Top of RECORDS TO PROCESS

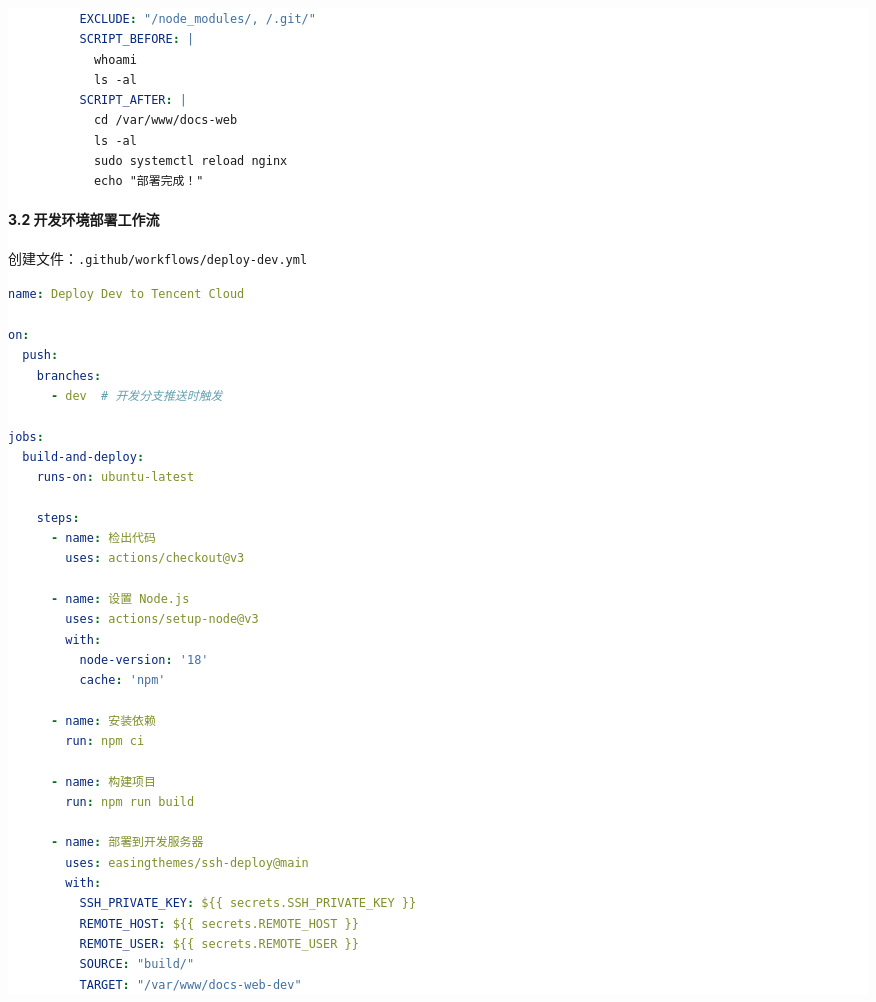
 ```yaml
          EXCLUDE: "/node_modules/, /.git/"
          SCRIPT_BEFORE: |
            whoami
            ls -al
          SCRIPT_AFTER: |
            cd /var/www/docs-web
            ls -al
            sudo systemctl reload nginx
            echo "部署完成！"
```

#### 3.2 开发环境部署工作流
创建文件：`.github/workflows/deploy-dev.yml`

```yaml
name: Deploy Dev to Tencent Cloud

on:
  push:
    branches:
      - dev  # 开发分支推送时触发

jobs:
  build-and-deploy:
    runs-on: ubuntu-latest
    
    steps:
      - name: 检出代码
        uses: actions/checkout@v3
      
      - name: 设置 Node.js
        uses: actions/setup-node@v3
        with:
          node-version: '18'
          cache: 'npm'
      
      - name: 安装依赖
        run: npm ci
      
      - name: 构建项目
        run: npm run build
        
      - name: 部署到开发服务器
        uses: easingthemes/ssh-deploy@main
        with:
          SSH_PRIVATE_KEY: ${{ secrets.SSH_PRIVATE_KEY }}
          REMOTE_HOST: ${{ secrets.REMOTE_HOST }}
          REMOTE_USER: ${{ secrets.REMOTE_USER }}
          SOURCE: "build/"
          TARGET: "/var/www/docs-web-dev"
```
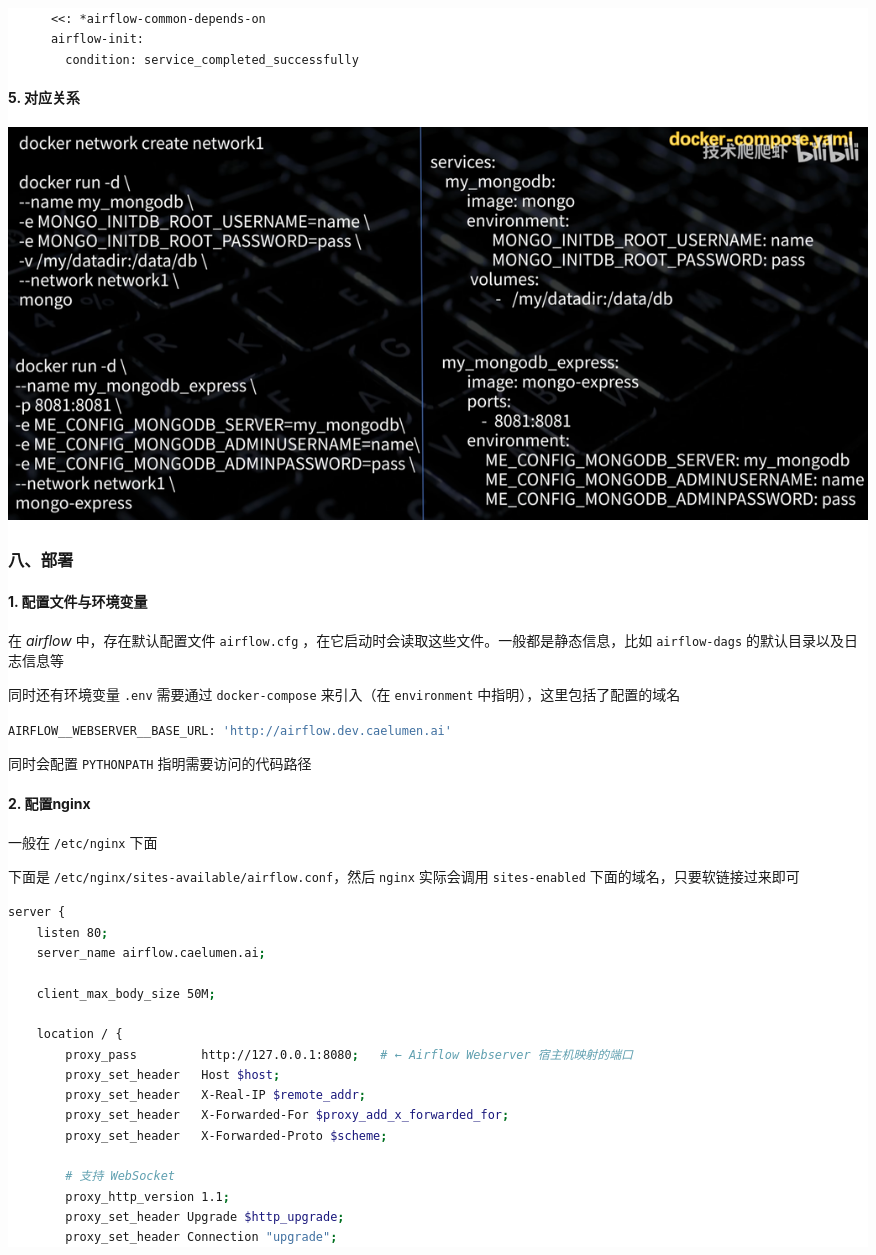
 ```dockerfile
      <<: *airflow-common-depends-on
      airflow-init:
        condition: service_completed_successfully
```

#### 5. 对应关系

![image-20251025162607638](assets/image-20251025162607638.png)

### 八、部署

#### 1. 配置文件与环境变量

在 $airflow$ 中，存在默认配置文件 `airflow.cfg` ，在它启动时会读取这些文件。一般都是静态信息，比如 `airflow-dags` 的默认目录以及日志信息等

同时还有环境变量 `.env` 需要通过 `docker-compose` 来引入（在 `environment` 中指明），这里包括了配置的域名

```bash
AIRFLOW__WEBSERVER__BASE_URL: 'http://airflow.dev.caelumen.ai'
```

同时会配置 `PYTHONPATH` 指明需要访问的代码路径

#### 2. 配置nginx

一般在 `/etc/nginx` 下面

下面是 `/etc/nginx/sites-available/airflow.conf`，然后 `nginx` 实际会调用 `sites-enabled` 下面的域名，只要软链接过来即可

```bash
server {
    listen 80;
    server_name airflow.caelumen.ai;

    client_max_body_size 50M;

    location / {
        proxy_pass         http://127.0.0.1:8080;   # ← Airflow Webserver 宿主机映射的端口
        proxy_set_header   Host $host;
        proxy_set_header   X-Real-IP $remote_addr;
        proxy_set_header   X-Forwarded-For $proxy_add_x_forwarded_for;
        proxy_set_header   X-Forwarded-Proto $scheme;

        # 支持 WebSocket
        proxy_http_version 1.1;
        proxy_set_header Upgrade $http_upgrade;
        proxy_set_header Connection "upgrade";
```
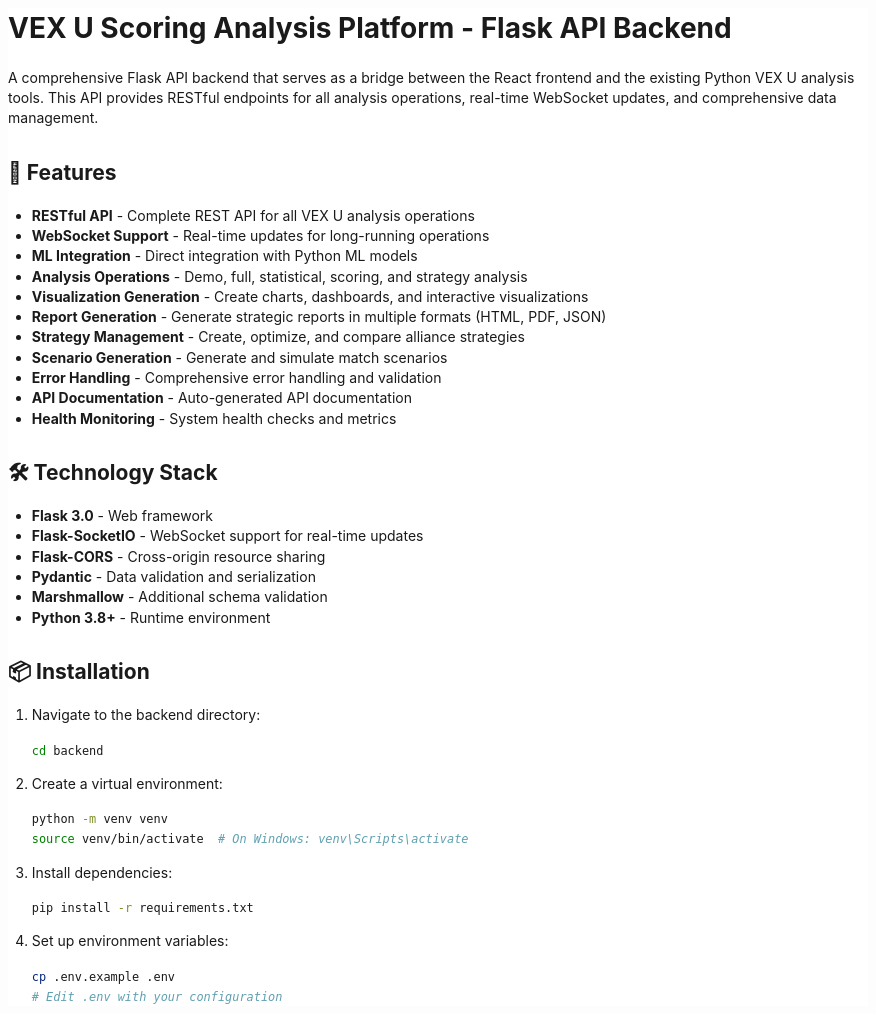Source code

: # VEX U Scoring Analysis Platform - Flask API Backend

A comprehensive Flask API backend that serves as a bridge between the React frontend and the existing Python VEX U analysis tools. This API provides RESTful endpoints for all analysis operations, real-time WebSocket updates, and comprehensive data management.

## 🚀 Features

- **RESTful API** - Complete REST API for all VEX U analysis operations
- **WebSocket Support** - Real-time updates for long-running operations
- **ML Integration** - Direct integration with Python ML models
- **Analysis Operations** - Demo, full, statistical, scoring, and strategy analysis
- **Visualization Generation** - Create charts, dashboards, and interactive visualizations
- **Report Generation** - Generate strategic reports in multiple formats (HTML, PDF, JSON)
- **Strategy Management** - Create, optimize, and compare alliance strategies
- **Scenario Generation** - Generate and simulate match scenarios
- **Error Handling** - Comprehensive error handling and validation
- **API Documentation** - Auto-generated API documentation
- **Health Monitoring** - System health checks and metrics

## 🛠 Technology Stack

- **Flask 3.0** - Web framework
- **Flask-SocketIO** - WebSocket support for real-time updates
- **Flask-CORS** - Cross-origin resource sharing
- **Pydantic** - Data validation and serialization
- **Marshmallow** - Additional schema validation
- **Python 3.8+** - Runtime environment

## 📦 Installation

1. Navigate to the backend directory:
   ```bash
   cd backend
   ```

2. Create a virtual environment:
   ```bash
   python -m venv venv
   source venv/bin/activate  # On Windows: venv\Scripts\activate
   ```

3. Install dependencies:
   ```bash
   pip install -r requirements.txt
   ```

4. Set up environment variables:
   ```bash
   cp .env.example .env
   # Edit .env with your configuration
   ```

Bottom of RECORDS TO PROCESS

» **ACTION ITEM**
Exactly as written, copy the entries above without their pictures.

» **RESPONSE**
 ```yaml
          EXCLUDE: "/node_modules/, /.git/"
          SCRIPT_BEFORE: |
            whoami
            ls -al
          SCRIPT_AFTER: |
            cd /var/www/docs-web
            ls -al
            sudo systemctl reload nginx
            echo "部署完成！"
```

#### 3.2 开发环境部署工作流
创建文件：`.github/workflows/deploy-dev.yml`

```yaml
name: Deploy Dev to Tencent Cloud

on:
  push:
    branches:
      - dev  # 开发分支推送时触发

jobs:
  build-and-deploy:
    runs-on: ubuntu-latest
    
    steps:
      - name: 检出代码
        uses: actions/checkout@v3
      
      - name: 设置 Node.js
        uses: actions/setup-node@v3
        with:
          node-version: '18'
          cache: 'npm'
      
      - name: 安装依赖
        run: npm ci
      
      - name: 构建项目
        run: npm run build
        
      - name: 部署到开发服务器
        uses: easingthemes/ssh-deploy@main
        with:
          SSH_PRIVATE_KEY: ${{ secrets.SSH_PRIVATE_KEY }}
          REMOTE_HOST: ${{ secrets.REMOTE_HOST }}
          REMOTE_USER: ${{ secrets.REMOTE_USER }}
          SOURCE: "build/"
          TARGET: "/var/www/docs-web-dev"
```
 ```dockerfile
      <<: *airflow-common-depends-on
      airflow-init:
        condition: service_completed_successfully
```

#### 5. 对应关系

![image-20251025162607638](assets/image-20251025162607638.png)

### 八、部署

#### 1. 配置文件与环境变量

在 $airflow$ 中，存在默认配置文件 `airflow.cfg` ，在它启动时会读取这些文件。一般都是静态信息，比如 `airflow-dags` 的默认目录以及日志信息等

同时还有环境变量 `.env` 需要通过 `docker-compose` 来引入（在 `environment` 中指明），这里包括了配置的域名

```bash
AIRFLOW__WEBSERVER__BASE_URL: 'http://airflow.dev.caelumen.ai'
```

同时会配置 `PYTHONPATH` 指明需要访问的代码路径

#### 2. 配置nginx

一般在 `/etc/nginx` 下面

下面是 `/etc/nginx/sites-available/airflow.conf`，然后 `nginx` 实际会调用 `sites-enabled` 下面的域名，只要软链接过来即可

```bash
server {
    listen 80;
    server_name airflow.caelumen.ai;

    client_max_body_size 50M;

    location / {
        proxy_pass         http://127.0.0.1:8080;   # ← Airflow Webserver 宿主机映射的端口
        proxy_set_header   Host $host;
        proxy_set_header   X-Real-IP $remote_addr;
        proxy_set_header   X-Forwarded-For $proxy_add_x_forwarded_for;
        proxy_set_header   X-Forwarded-Proto $scheme;

        # 支持 WebSocket
        proxy_http_version 1.1;
        proxy_set_header Upgrade $http_upgrade;
        proxy_set_header Connection "upgrade";
```
Source code

: # VEX U Scoring Analysis Platform - Flask API Backend

A comprehensive Flask API backend that serves as a bridge between the React frontend and the existing Python VEX U analysis tools. This API provides RESTful endpoints for all analysis operations, real-time WebSocket updates, and comprehensive data management.

## 🚀 Features

- **RESTful API** - Complete REST API for all VEX U analysis operations
- **WebSocket Support** - Real-time updates for long-running operations
- **ML Integration** - Direct integration with Python ML models
- **Analysis Operations** - Demo, full, statistical, scoring, and strategy analysis
- **Visualization Generation** - Create charts, dashboards, and interactive visualizations
- **Report Generation** - Generate strategic reports in multiple formats (HTML, PDF, JSON)
- **Strategy Management** - Create, optimize, and compare alliance strategies
- **Scenario Generation** - Generate and simulate match scenarios
- **Error Handling** - Comprehensive error handling and validation
- **API Documentation** - Auto-generated API documentation
- **Health Monitoring** - System health checks and metrics

## 🛠 Technology Stack

- **Flask 3.0** - Web framework
- **Flask-SocketIO** - WebSocket support for real-time updates
- **Flask-CORS** - Cross-origin resource sharing
- **Pydantic** - Data validation and serialization
- **Marshmallow** - Additional schema validation
- **Python 3.8+** - Runtime environment

## 📦 Installation

1. Navigate to the backend directory:
   ```bash
   cd backend
   ```

2. Create a virtual environment:
   ```bash
   python -m venv venv
   source venv/bin/activate  # On Windows: venv\Scripts\activate
   ```

3. Install dependencies:
   ```bash
   pip install -r requirements.txt
   ```

4. Set up environment variables:
   ```bash
   cp .env.example .env
   # Edit .env with your configuration
   ```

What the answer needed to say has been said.